“Mediation is one way of dealing with conflicts non-violently. On the spectrum of force to reconciliation – this is the ultimate goal of our continent. When we use force we suppress conflict, we do not resolve the conflict, in reality we are putting off the conflict for the future. Reconciliation is what we inspire to do. It is our vision; it is a mechanism for avoiding future conflicts.” These were words from John Katunga, a presenter during the Mediation DEP, and also a native from the Democratic Republic of Congo. His thoughts of using mediation to achieve reconciliation was shared by other mediators from Burundi, Somalia, South Sudan, Kenya, Zimbabwe and Mozambique that AFSC brought together in Nairobi in April to “learn new tools from … brothers and sisters from Africa” as one participant from Somalia put it.

For two days they shared experiences and sharpened their skills in mediation. The following quote from Bishop Dr. Chad Nicholas Gandiya, an Anglican Bishop of Harare, summarizes the mood of the of the participation in the DEP:

“On behalf of all of us here we would like to say how grateful we are and how privileged we are to come together, learn from each other, in fellowship with each other and to share what we have experienced in our countries.  It has been a wonderful experience and we thank AFSC for giving us this opportunity to come together, learn from each other and exchange.”  

 Is mediation necessary in the Somalia situation? In the wider horn of Africa is mediation necessary? The answer from workshop participants was “yes!” mediation is very necessary if we are to avoid further violence.

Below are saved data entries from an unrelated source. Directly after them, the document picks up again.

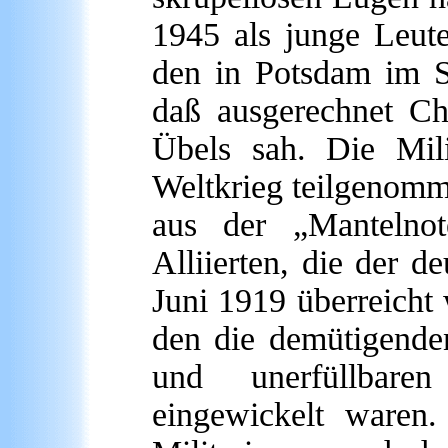
1945 als junge Leut
den in Potsdam im 
daß ausgerechnet Ch
Übels sah. Die Mili
Weltkrieg teilgenomm
aus der „Mantelno
Alliierten, die der d
Juni 1919 überreicht
den die demütigenden
und unerfüllbare
eingewickelt waren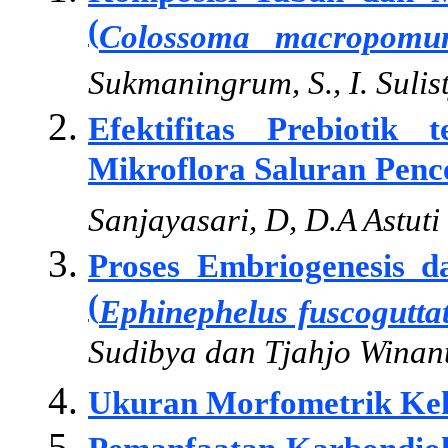
(
Colossoma macropom
Sukmaningrum, S., I. Sulis
Efektifitas Prebiotik
Mikroflora Saluran Penc
Sanjayasari, D, D.A Astuti
Proses Embriogenesis 
(
Ephinephelus fuscogutta
Sudibya dan Tjahjo Winan
Ukuran Morfometrik Kek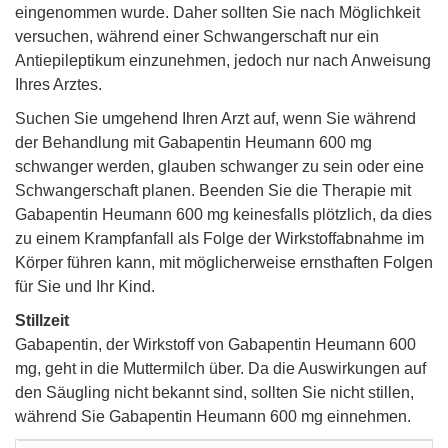
eingenommen wurde. Daher sollten Sie nach Möglichkeit
versuchen, während einer Schwangerschaft nur ein
Antiepileptikum einzunehmen, jedoch nur nach Anweisung
Ihres Arztes.
Suchen Sie umgehend Ihren Arzt auf, wenn Sie während
der Behandlung mit Gabapentin Heumann 600 mg
schwanger werden, glauben schwanger zu sein oder eine
Schwangerschaft planen. Beenden Sie die Therapie mit
Gabapentin Heumann 600 mg keinesfalls plötzlich, da dies
zu einem Krampfanfall als Folge der Wirkstoffabnahme im
Körper führen kann, mit möglicherweise ernsthaften Folgen
für Sie und Ihr Kind.
Stillzeit
Gabapentin, der Wirkstoff von Gabapentin Heumann 600
mg, geht in die Muttermilch über. Da die Auswirkungen auf
den Säugling nicht bekannt sind, sollten Sie nicht stillen,
während Sie Gabapentin Heumann 600 mg einnehmen.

 Other topics discussed were:

  • Mediation in African conflicts: mandates, capacity and challenges
  • Role of the Civil Society in Mediation
  • Mediation of election related conflicts: issues and opportunities
  • Mediation efforts in armed conflicts: entry points, practical challenges and strategies
  • Religions and mediation: exploring faith based approaches
  • Mediator: Vision, Ethics and Strategy
  • Possible trends in  conflicts in 2010 – 2030

The participants agreed to undertake a more proactive approach to de-escalate violence. They plan to observe national elections in their own countries, detect signs of disagreements and then push for disagreements to be addressed. They also promised to take an active role in mediation within their home communities.  Participants hope to keep in communication with one another to share information and lessons from their on-going experiences.